┌──

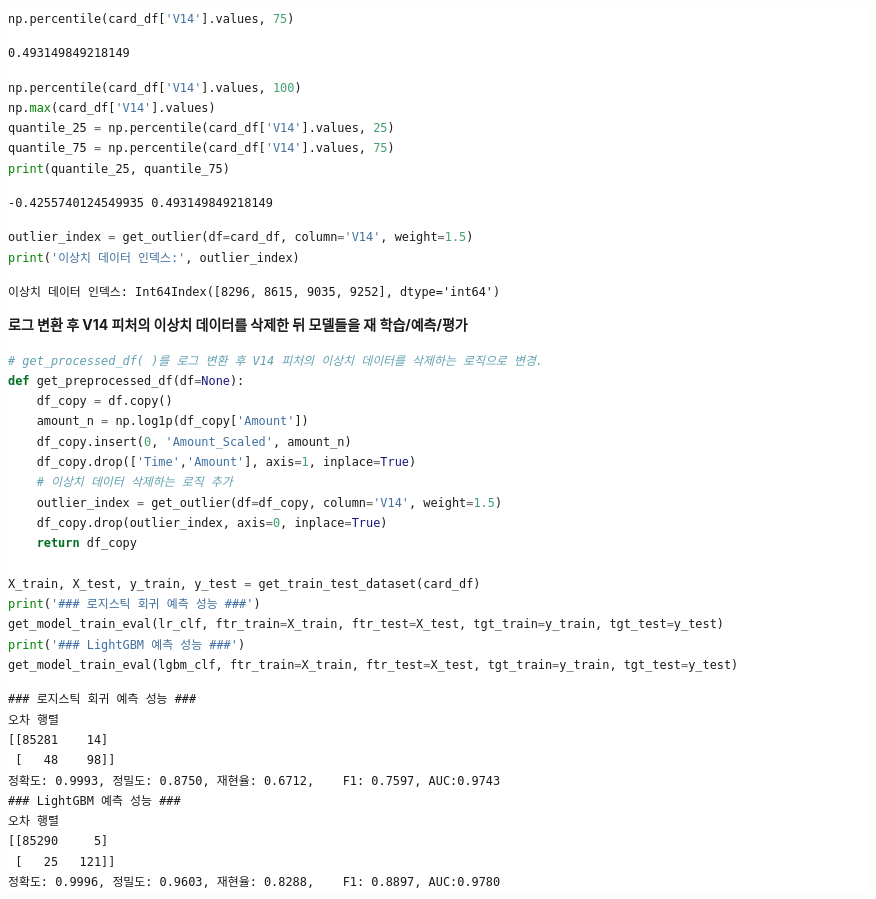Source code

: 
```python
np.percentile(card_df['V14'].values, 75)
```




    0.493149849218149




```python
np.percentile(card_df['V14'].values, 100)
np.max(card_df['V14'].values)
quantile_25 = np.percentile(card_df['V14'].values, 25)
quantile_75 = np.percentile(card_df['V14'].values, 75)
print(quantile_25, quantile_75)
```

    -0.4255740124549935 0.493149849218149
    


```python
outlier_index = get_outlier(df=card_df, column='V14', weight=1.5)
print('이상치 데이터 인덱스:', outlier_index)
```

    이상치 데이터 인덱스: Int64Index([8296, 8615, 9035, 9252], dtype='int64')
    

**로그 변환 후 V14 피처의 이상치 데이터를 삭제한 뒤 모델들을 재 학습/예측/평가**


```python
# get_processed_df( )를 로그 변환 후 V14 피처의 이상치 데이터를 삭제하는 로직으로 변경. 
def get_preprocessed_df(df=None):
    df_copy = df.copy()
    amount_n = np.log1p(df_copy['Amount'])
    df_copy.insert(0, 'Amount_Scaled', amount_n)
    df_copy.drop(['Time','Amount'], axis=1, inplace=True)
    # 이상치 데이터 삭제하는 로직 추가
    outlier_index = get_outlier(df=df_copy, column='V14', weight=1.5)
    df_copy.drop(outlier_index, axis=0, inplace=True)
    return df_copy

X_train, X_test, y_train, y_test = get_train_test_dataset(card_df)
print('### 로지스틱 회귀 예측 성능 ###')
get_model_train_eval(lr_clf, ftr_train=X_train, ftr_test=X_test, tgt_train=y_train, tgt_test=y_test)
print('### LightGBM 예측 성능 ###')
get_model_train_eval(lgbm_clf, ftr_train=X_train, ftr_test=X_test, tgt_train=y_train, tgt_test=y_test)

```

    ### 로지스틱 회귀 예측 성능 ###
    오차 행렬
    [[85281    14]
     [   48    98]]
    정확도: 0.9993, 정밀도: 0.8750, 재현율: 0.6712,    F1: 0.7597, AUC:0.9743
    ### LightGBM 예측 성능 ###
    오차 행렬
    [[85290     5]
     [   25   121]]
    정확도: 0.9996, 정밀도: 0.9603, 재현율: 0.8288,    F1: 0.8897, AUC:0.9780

└──

== REQUIRED WORK ==
Go through the listing, find each line with the word "True", and copy it.

== REPLY TO THE TASK ==
    df_copy.drop(['Time','Amount'], axis=1, inplace=True)
    df_copy.drop(outlier_index, axis=0, inplace=True)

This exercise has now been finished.